→ **TASK TO COMPLETE**: Would you please transcribe, exactly as written, the lines of the entries below starting at the one that holds "### Issue 1: [Missing Values]" and ending at the one that holds "- Rows affected: [Number]", both included?

[Dataset entries]
**********

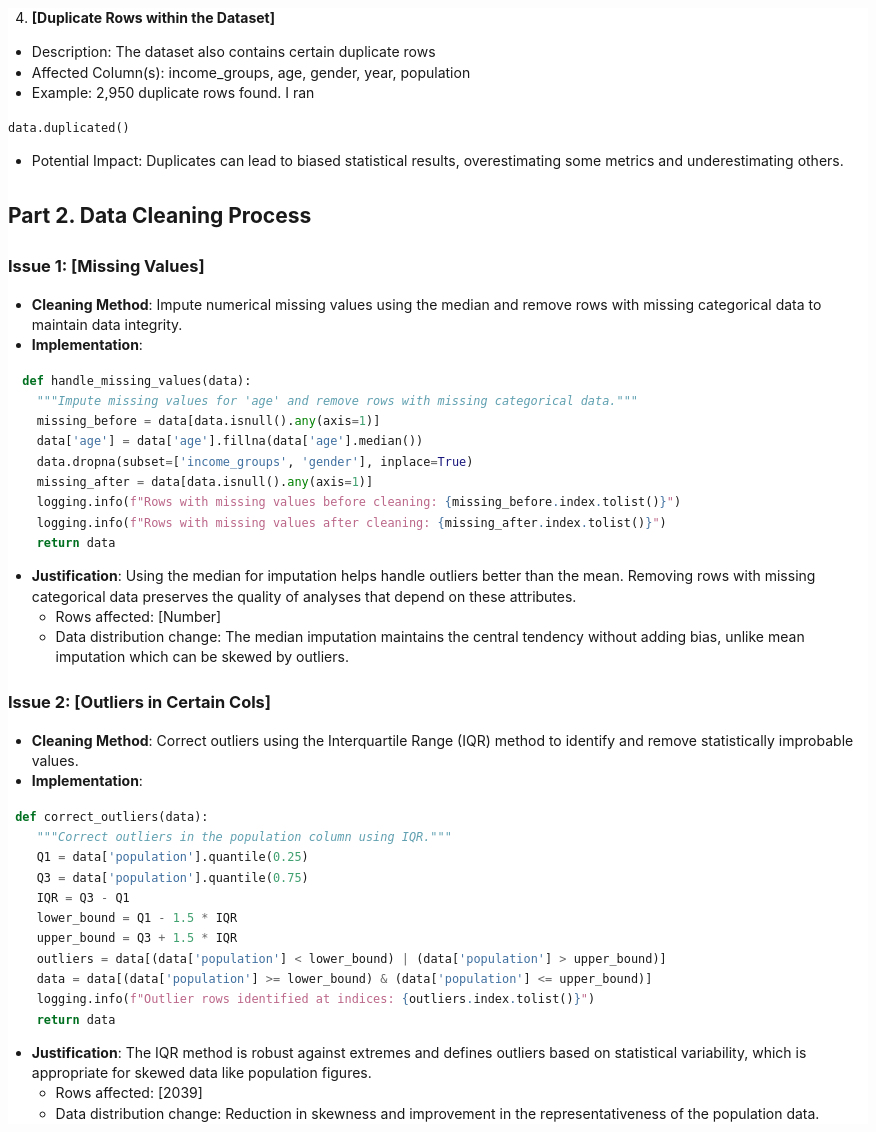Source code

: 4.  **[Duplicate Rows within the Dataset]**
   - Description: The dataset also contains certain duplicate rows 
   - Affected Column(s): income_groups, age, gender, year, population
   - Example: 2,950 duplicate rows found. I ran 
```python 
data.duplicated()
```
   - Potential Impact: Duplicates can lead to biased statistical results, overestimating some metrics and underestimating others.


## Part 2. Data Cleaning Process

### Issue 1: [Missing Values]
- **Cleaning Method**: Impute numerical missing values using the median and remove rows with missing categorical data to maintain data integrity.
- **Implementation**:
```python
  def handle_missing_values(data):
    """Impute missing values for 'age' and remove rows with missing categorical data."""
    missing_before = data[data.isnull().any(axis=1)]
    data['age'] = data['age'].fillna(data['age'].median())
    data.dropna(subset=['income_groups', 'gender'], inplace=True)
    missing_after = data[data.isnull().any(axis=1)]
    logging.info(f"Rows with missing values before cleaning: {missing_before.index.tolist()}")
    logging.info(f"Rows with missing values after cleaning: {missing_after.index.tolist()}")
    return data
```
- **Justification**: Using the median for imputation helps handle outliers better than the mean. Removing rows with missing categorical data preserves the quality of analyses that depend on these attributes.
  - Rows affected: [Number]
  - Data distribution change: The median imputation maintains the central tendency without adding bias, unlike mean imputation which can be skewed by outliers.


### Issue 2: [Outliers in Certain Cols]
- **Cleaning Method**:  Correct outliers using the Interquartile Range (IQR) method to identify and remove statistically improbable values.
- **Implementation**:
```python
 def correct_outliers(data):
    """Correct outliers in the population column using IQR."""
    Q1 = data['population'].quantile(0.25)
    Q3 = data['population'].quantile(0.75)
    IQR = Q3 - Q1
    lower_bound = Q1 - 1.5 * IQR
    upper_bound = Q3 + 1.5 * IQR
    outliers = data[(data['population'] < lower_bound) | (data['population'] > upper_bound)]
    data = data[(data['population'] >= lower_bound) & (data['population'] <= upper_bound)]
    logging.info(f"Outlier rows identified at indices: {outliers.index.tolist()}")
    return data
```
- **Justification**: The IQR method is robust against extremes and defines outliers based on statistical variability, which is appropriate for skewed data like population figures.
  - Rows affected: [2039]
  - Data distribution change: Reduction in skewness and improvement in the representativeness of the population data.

**********

→ **ANSWER**:
### Issue 1: [Missing Values]
- **Cleaning Method**: Impute numerical missing values using the median and remove rows with missing categorical data to maintain data integrity.
- **Implementation**:
```python
  def handle_missing_values(data):
    """Impute missing values for 'age' and remove rows with missing categorical data."""
    missing_before = data[data.isnull().any(axis=1)]
    data['age'] = data['age'].fillna(data['age'].median())
    data.dropna(subset=['income_groups', 'gender'], inplace=True)
    missing_after = data[data.isnull().any(axis=1)]
    logging.info(f"Rows with missing values before cleaning: {missing_before.index.tolist()}")
    logging.info(f"Rows with missing values after cleaning: {missing_after.index.tolist()}")
    return data
```
- **Justification**: Using the median for imputation helps handle outliers better than the mean. Removing rows with missing categorical data preserves the quality of analyses that depend on these attributes.
  - Rows affected: [Number]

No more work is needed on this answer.